If you Google "Windy City, PA" you'll get a map to the eerie old town site. It's still listed as a populated place in Elk County, and our outdated forest maps still show six or eight structures standing in town. In reality, those buildings have been gone since the 70s. I know I said I wouldn't be describing any treks for a while, but I got to come back to Kane just for the day, and ended up doing some unexpected bushwacking in some beautiful country west of Windy City. Can you believe I got lost in the forest again? Seriously lost. Maybe I need to take up a more sedentary hobby, like--I dunno--drinking, or toy trains, or origami.

Monday, June 7, 2010

Biannual Exile

It's time again for my biannual exile to Rochester, New York, so we'll have several weeks with no woodland treks to report. Tune in again sometime near the end of June. Until then, faithful reader, I leave you with a thought from the Bard.

"And this, our life,
exempt from public haunt,
finds tongues in trees,
books in running brooks,
sermons in stones,
and good in everything."

~William Shakespeare

Sunday, May 30, 2010

Fox Dam

Rarely has a day in the forest been so strange. It had a surreal, vision-like quality. Not only did I wander aimlessly through unknown territory, but this was the first day the woods had a genuine feel of summer.

A friend called and invited me to go along with him while he cleared and reblazed a section of the North Country Trail that he maintains. He said he was going to start at Fox Dam, an old town site in the forest that I've been hoping to visit. I've never been to Fox Dam because old timers will tell you that, yes, it does exist, and you really ought to go there. But nobody can tell you how to get there. Like so many places deep in the forest, you just have to know the way already, or else follow someone who does know, because the roads out to the place are a labyrinth, a complete rabbit's warren.

A brief history of Fox Dam: Some say that the town of Ludlow originated here, and many of the buildings in Ludlow were moved up to Route 6 from this far-flung site. There was a dam here to control the water levels on Tionesta Creek. Of course, Ludlow was a tanning town and a hellacious place until the wealthy Olmsted Family built their fine estate there.

Fox Dam is a good place to fish, camp, and swim. And that's what folks were doing when we got there today. This spot is one of those annual Brigadoons of the ANF: it's an empty space in the forest that becomes a town again on Memorial Day weekend, a tent city this time around. Come Tuesday, it will disappear and anyone who chances across the place will see little more than a grassy clearing in the woods and a footbridge over the East Branch of Tionesta Creek.

And so, I followed my friend out to Fox Dam, saw dozens of people camped out there with children and dogs.

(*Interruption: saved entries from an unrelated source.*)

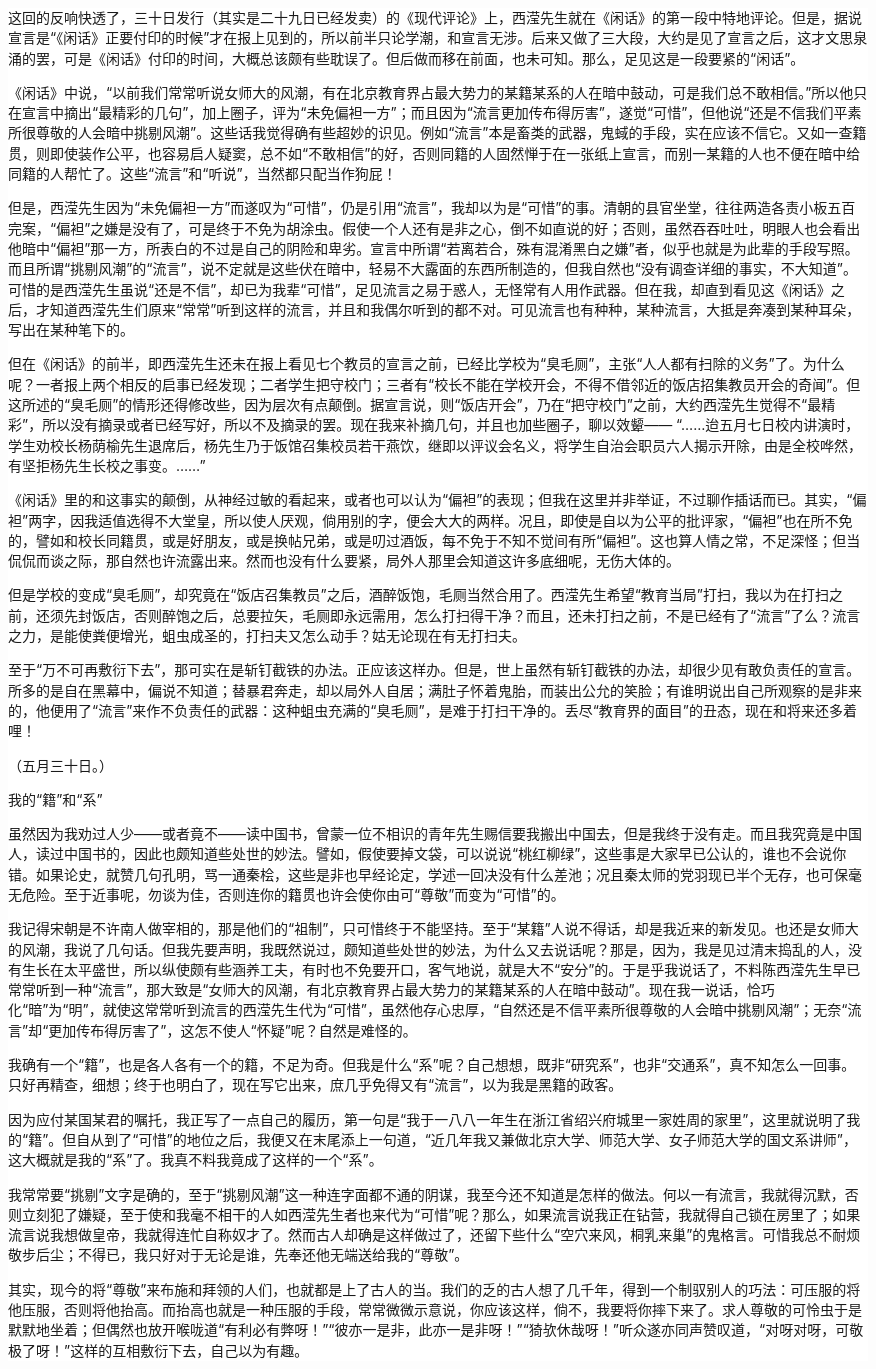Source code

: 这回的反响快透了，三十日发行（其实是二十九日已经发卖）的《现代评论》上，西滢先生就在《闲话》的第一段中特地评论。但是，据说宣言是“《闲话》正要付印的时候”才在报上见到的，所以前半只论学潮，和宣言无涉。后来又做了三大段，大约是见了宣言之后，这才文思泉涌的罢，可是《闲话》付印的时间，大概总该颇有些耽误了。但后做而移在前面，也未可知。那么，足见这是一段要紧的“闲话”。

《闲话》中说，“以前我们常常听说女师大的风潮，有在北京教育界占最大势力的某籍某系的人在暗中鼓动，可是我们总不敢相信。”所以他只在宣言中摘出“最精彩的几句”，加上圈子，评为“未免偏袒一方”；而且因为“流言更加传布得厉害”，遂觉“可惜”，但他说“还是不信我们平素所很尊敬的人会暗中挑剔风潮”。这些话我觉得确有些超妙的识见。例如“流言”本是畜类的武器，鬼蜮的手段，实在应该不信它。又如一查籍贯，则即使装作公平，也容易启人疑窦，总不如“不敢相信”的好，否则同籍的人固然惮于在一张纸上宣言，而别一某籍的人也不便在暗中给同籍的人帮忙了。这些“流言”和“听说”，当然都只配当作狗屁！

但是，西滢先生因为“未免偏袒一方”而遂叹为“可惜”，仍是引用“流言”，我却以为是“可惜”的事。清朝的县官坐堂，往往两造各责小板五百完案，“偏袒”之嫌是没有了，可是终于不免为胡涂虫。假使一个人还有是非之心，倒不如直说的好；否则，虽然吞吞吐吐，明眼人也会看出他暗中“偏袒”那一方，所表白的不过是自己的阴险和卑劣。宣言中所谓“若离若合，殊有混淆黑白之嫌”者，似乎也就是为此辈的手段写照。而且所谓“挑剔风潮”的“流言”，说不定就是这些伏在暗中，轻易不大露面的东西所制造的，但我自然也“没有调查详细的事实，不大知道”。可惜的是西滢先生虽说“还是不信”，却已为我辈“可惜”，足见流言之易于惑人，无怪常有人用作武器。但在我，却直到看见这《闲话》之后，才知道西滢先生们原来“常常”听到这样的流言，并且和我偶尔听到的都不对。可见流言也有种种，某种流言，大抵是奔凑到某种耳朵，写出在某种笔下的。

但在《闲话》的前半，即西滢先生还未在报上看见七个教员的宣言之前，已经比学校为“臭毛厕”，主张“人人都有扫除的义务”了。为什么呢？一者报上两个相反的启事已经发现；二者学生把守校门；三者有“校长不能在学校开会，不得不借邻近的饭店招集教员开会的奇闻”。但这所述的“臭毛厕”的情形还得修改些，因为层次有点颠倒。据宣言说，则“饭店开会”，乃在“把守校门”之前，大约西滢先生觉得不“最精彩”，所以没有摘录或者已经写好，所以不及摘录的罢。现在我来补摘几句，并且也加些圈子，聊以效颦—— “……迨五月七日校内讲演时，学生劝校长杨荫榆先生退席后，杨先生乃于饭馆召集校员若干燕饮，继即以评议会名义，将学生自治会职员六人揭示开除，由是全校哗然，有坚拒杨先生长校之事变。……”

《闲话》里的和这事实的颠倒，从神经过敏的看起来，或者也可以认为“偏袒”的表现；但我在这里并非举证，不过聊作插话而已。其实，“偏袒”两字，因我适值选得不大堂皇，所以使人厌观，倘用别的字，便会大大的两样。况且，即使是自以为公平的批评家，“偏袒”也在所不免的，譬如和校长同籍贯，或是好朋友，或是换帖兄弟，或是叨过酒饭，每不免于不知不觉间有所“偏袒”。这也算人情之常，不足深怪；但当侃侃而谈之际，那自然也许流露出来。然而也没有什么要紧，局外人那里会知道这许多底细呢，无伤大体的。

但是学校的变成“臭毛厕”，却究竟在“饭店召集教员”之后，酒醉饭饱，毛厕当然合用了。西滢先生希望“教育当局”打扫，我以为在打扫之前，还须先封饭店，否则醉饱之后，总要拉矢，毛厕即永远需用，怎么打扫得干净？而且，还未打扫之前，不是已经有了“流言”了么？流言之力，是能使粪便增光，蛆虫成圣的，打扫夫又怎么动手？姑无论现在有无打扫夫。

至于“万不可再敷衍下去”，那可实在是斩钉截铁的办法。正应该这样办。但是，世上虽然有斩钉截铁的办法，却很少见有敢负责任的宣言。所多的是自在黑幕中，偏说不知道；替暴君奔走，却以局外人自居；满肚子怀着鬼胎，而装出公允的笑脸；有谁明说出自己所观察的是非来的，他便用了“流言”来作不负责任的武器：这种蛆虫充满的“臭毛厕”，是难于打扫干净的。丢尽“教育界的面目”的丑态，现在和将来还多着哩！





（五月三十日。）





我的“籍”和“系”





虽然因为我劝过人少——或者竟不——读中国书，曾蒙一位不相识的青年先生赐信要我搬出中国去，但是我终于没有走。而且我究竟是中国人，读过中国书的，因此也颇知道些处世的妙法。譬如，假使要掉文袋，可以说说“桃红柳绿”，这些事是大家早已公认的，谁也不会说你错。如果论史，就赞几句孔明，骂一通秦桧，这些是非也早经论定，学述一回决没有什么差池；况且秦太师的党羽现已半个无存，也可保毫无危险。至于近事呢，勿谈为佳，否则连你的籍贯也许会使你由可“尊敬”而变为“可惜”的。

我记得宋朝是不许南人做宰相的，那是他们的“祖制”，只可惜终于不能坚持。至于“某籍”人说不得话，却是我近来的新发见。也还是女师大的风潮，我说了几句话。但我先要声明，我既然说过，颇知道些处世的妙法，为什么又去说话呢？那是，因为，我是见过清末捣乱的人，没有生长在太平盛世，所以纵使颇有些涵养工夫，有时也不免要开口，客气地说，就是大不“安分”的。于是乎我说话了，不料陈西滢先生早已常常听到一种“流言”，那大致是“女师大的风潮，有北京教育界占最大势力的某籍某系的人在暗中鼓动”。现在我一说话，恰巧化“暗”为“明”，就使这常常听到流言的西滢先生代为“可惜”，虽然他存心忠厚，“自然还是不信平素所很尊敬的人会暗中挑剔风潮”；无奈“流言”却“更加传布得厉害了”，这怎不使人“怀疑”呢？自然是难怪的。

我确有一个“籍”，也是各人各有一个的籍，不足为奇。但我是什么“系”呢？自己想想，既非“研究系”，也非“交通系”，真不知怎么一回事。只好再精查，细想；终于也明白了，现在写它出来，庶几乎免得又有“流言”，以为我是黑籍的政客。

因为应付某国某君的嘱托，我正写了一点自己的履历，第一句是“我于一八八一年生在浙江省绍兴府城里一家姓周的家里”，这里就说明了我的“籍”。但自从到了“可惜”的地位之后，我便又在末尾添上一句道，“近几年我又兼做北京大学、师范大学、女子师范大学的国文系讲师”，这大概就是我的“系”了。我真不料我竟成了这样的一个“系”。

我常常要“挑剔”文字是确的，至于“挑剔风潮”这一种连字面都不通的阴谋，我至今还不知道是怎样的做法。何以一有流言，我就得沉默，否则立刻犯了嫌疑，至于使和我毫不相干的人如西滢先生者也来代为“可惜”呢？那么，如果流言说我正在钻营，我就得自己锁在房里了；如果流言说我想做皇帝，我就得连忙自称奴才了。然而古人却确是这样做过了，还留下些什么“空穴来风，桐乳来巢”的鬼格言。可惜我总不耐烦敬步后尘；不得已，我只好对于无论是谁，先奉还他无端送给我的“尊敬”。

其实，现今的将“尊敬”来布施和拜领的人们，也就都是上了古人的当。我们的乏的古人想了几千年，得到一个制驭别人的巧法：可压服的将他压服，否则将他抬高。而抬高也就是一种压服的手段，常常微微示意说，你应该这样，倘不，我要将你摔下来了。求人尊敬的可怜虫于是默默地坐着；但偶然也放开喉咙道“有利必有弊呀！”“彼亦一是非，此亦一是非呀！”“猗欤休哉呀！”听众遂亦同声赞叹道，“对呀对呀，可敬极了呀！”这样的互相敷衍下去，自己以为有趣。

We went our separate ways; him to the North Country Trail and me up along a gated forest road that led far out into remote and wild country along the creek. I thought my trail was a loop that would bring me back to the crowded little town site. I was wrong---which was pretty surreal in itself---and I wandered far off into the woods.

Even with a map and compass, I couldn't be sure where I was. When you don't really know where you're going in the summer forest, the place becomes an incoherent vision of deep green and birdsong. The heat was stifling, too. In time, I chanced upon a bridge, which is rare, and the semi-permanent camp site pictured here.

And I settled down at the campsite and took a nap. That, too, was odd. I don't know if I slept half an hour? An hour? Upon waking, among late afternoon shadows, I decided to admit defeat and retrace the long route back to the town site and my car. On the return trek, I came face to face with the hiker's worst fear: a lone bear cub. Fortunately, the little fellow tore off into the greenery before I even had time to think about where its mother might be lurking. I was impressed by how fast that little guy could run.

I located the car and managed to find my way back to Route 6, but honestly, I couldn't tell you how to get back out to Fox Dam. It was all a blur.